Capital Costs - One Reason Why The Corporate World Doesn’t Think Long Term
Tuesday, April 1st, 2008
As I was reading through Suburban Nation, an excellent book on Urban Planning , I stumbled on a very well written footnote which quickly and simply explains how the cost of capital affects long term thinking in corporations. I’m going to quote liberally, because, as I said, I feel they nailed it pretty well, and admittedly my business knowledge is pretty limited.
Cost of capital, narrowly defined, is the interest rate at which money is borrowed, but it could be more accurately described as the income that could be earned on a given amount of money were it invested elsewhere. For most successful companies, this cost of capital is well over 10 percent, and in the high-risk field of real estate, it is often 20 percent. When contemplating an investment, businesses create cost-and-income spreadsheets in which all future earnings are discounted at this rate. A dollar earned next year is worth about ninety cents this year, since it could have been invested elsewhere at 10 percent.

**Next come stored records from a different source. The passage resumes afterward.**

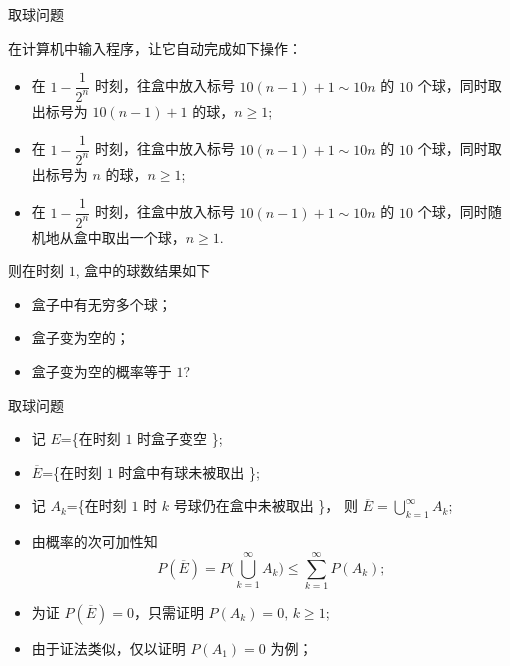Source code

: \begin{frame}{取球问题}
	\begin{exam}
		在计算机中输入程序，让它自动完成如下操作：
		\begin{itemize}[<+-|alert@+>]
			\item 在 $1-\dfrac{1}{2^n}$ 时刻，往盒中放入标号 $10 (n-1)+1\sim 10n$ 的 $10$ 个球，同时取出标号为 $10 (n-1)+1$ 的球，$n\geq 1$;
			\item 在 $1-\dfrac{1}{2^n}$ 时刻，往盒中放入标号 $10 (n-1)+1\sim 10n$ 的 $10$ 个球，同时取出标号为 $n$ 的球，$n\geq 1$;
			\item 在 $1-\dfrac{1}{2^n}$ 时刻，往盒中放入标号 $10 (n-1)+1\sim 10n$ 的 $10$ 个球，同时随机地从盒中取出一个球，$n\geq 1$.
		\end{itemize}
	\pause
		则在时刻 $1$, 盒中的球数结果如下
		\begin{itemize}[<+-|alert@+>]
			\item 盒子中有无穷多个球；
			\item 盒子变为空的；
			\item 盒子变为空的概率等于 $1$?
		\end{itemize}
	\end{exam}
\end{frame}

\begin{frame}{取球问题}
	\jieda\
	\begin{itemize}[<+-|alert@+>]
		\item 记 $E$=\{在时刻 $1$ 时盒子变空 \};
		\item $\overline{E}$=\{在时刻 $1$ 时盒中有球未被取出 \};
		\item 记 $A_k$=\{在时刻 $1$ 时 $k$ 号球仍在盒中未被取出 \}， 则 \pause$\overline{E}=\bigcup\limits_{k=1}^{\infty} A_k$;\pause
		\item 由概率的次可加性知
		$$ P( \overline{E})= P\big(\bigcup_{k=1}^{\infty}A_k\big)\leq\sum_{k=1}^{\infty} P(A_k);$$
		\item 为证 $ P (\overline{E})=0$，只需证明 $P (A_k)=0,\,k\geq 1$;
		\item 由于证法类似，仅以证明 $ P (A_1)=0$ 为例；
	\end{itemize} %


\end{frame}

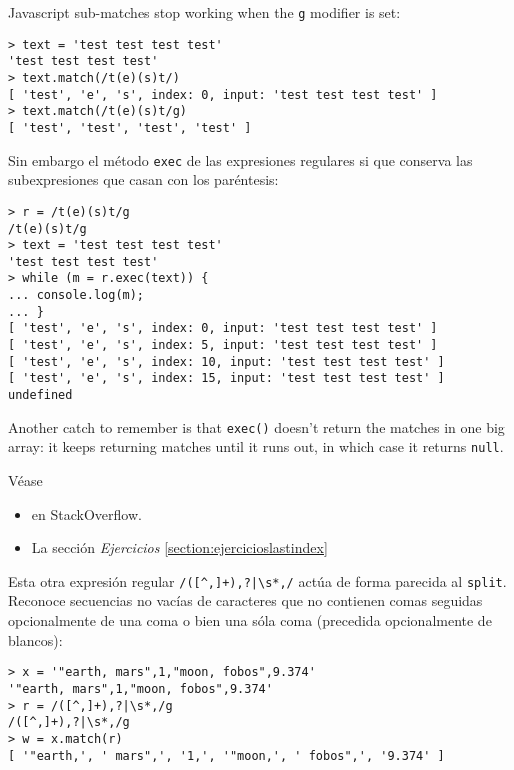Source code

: Javascript sub-matches stop working when the \verb|g| modifier is set:
\begin{verbatim}
> text = 'test test test test'
'test test test test'
> text.match(/t(e)(s)t/)
[ 'test', 'e', 's', index: 0, input: 'test test test test' ]
> text.match(/t(e)(s)t/g)
[ 'test', 'test', 'test', 'test' ] 
\end{verbatim}
Sin embargo el método \verb|exec| de las expresiones regulares si que 
conserva las subexpresiones que casan con los paréntesis:
\begin{verbatim}
> r = /t(e)(s)t/g
/t(e)(s)t/g
> text = 'test test test test'
'test test test test'
> while (m = r.exec(text)) {
... console.log(m);
... }
[ 'test', 'e', 's', index: 0, input: 'test test test test' ]
[ 'test', 'e', 's', index: 5, input: 'test test test test' ]
[ 'test', 'e', 's', index: 10, input: 'test test test test' ]
[ 'test', 'e', 's', index: 15, input: 'test test test test' ]
undefined
\end{verbatim}
Another catch to remember is that \verb|exec()| doesn't return the matches in
one big array: it keeps returning matches until it runs out, in which
case it returns \verb|null|.

Véase
\begin{itemize}
\item
{}
en StackOverflow.
\item
La sección 
{\it Ejercicios}
\ref{section:ejercicioslastindex}
\end{itemize}

Esta otra expresión regular \verb#/([^,]+),?|\s*,/# actúa de forma parecida al \verb|split|. 
Reconoce secuencias no vacías de caracteres que no contienen comas seguidas opcionalmente
de una coma o bien una sóla coma (precedida opcionalmente de blancos):
\begin{verbatim}
> x = '"earth, mars",1,"moon, fobos",9.374'
'"earth, mars",1,"moon, fobos",9.374'
> r = /([^,]+),?|\s*,/g
/([^,]+),?|\s*,/g
> w = x.match(r)
[ '"earth,', ' mars",', '1,', '"moon,', ' fobos",', '9.374' ]
\end{verbatim}

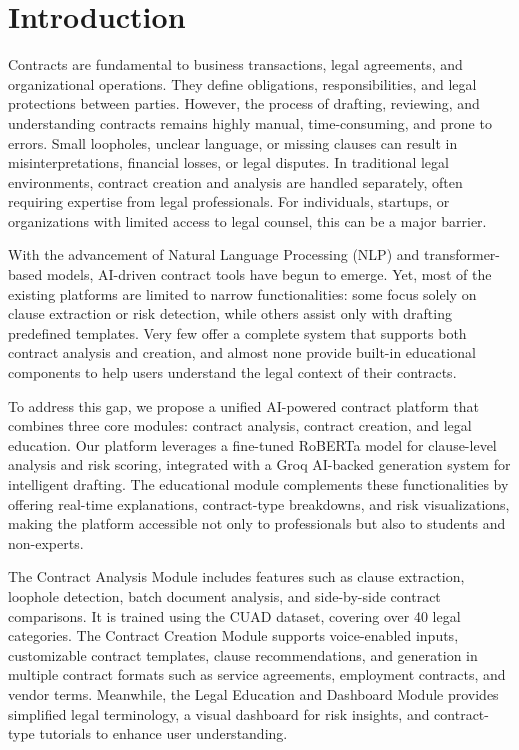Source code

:\section{Introduction}

Contracts are fundamental to business transactions, legal agreements, and organizational operations. They define obligations, responsibilities, and legal protections between parties. However, the process of drafting, reviewing, and understanding contracts remains highly manual, time-consuming, and prone to errors. Small loopholes, unclear language, or missing clauses can result in misinterpretations, financial losses, or legal disputes. In traditional legal environments, contract creation and analysis are handled separately, often requiring expertise from legal professionals. For individuals, startups, or organizations with limited access to legal counsel, this can be a major barrier.

With the advancement of Natural Language Processing (NLP) and transformer-based models, AI-driven contract tools have begun to emerge. Yet, most of the existing platforms are limited to narrow functionalities: some focus solely on clause extraction or risk detection, while others assist only with drafting predefined templates. Very few offer a complete system that supports both contract analysis and creation, and almost none provide built-in educational components to help users understand the legal context of their contracts.

To address this gap, we propose a unified AI-powered contract platform that combines three core modules: contract analysis, contract creation, and legal education. Our platform leverages a fine-tuned RoBERTa model for clause-level analysis and risk scoring, integrated with a Groq AI-backed generation system for intelligent drafting. The educational module complements these functionalities by offering real-time explanations, contract-type breakdowns, and risk visualizations, making the platform accessible not only to professionals but also to students and non-experts.

The Contract Analysis Module includes features such as clause extraction, loophole detection, batch document analysis, and side-by-side contract comparisons. It is trained using the CUAD dataset, covering over 40 legal categories. The Contract Creation Module supports voice-enabled inputs, customizable contract templates, clause recommendations, and generation in multiple contract formats such as service agreements, employment contracts, and vendor terms. Meanwhile, the Legal Education and Dashboard Module provides simplified legal terminology, a visual dashboard for risk insights, and contract-type tutorials to enhance user understanding.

With this logic, the cost of dollars made or saved in the future begins to sharply decline. In ten years a dollar is worth only thirty-five cents, and in twenty it’s worth only twelve. Start to go much further beyond that and it gets virtually worthless.
When looking at an environmentally sustainable investment like geothermal heating or solar panels, which need large up-front costs but can provide an overall savings when calculated over the long term, it becomes clear how cost of capital could make an otherwise sensible long-term project much less viable.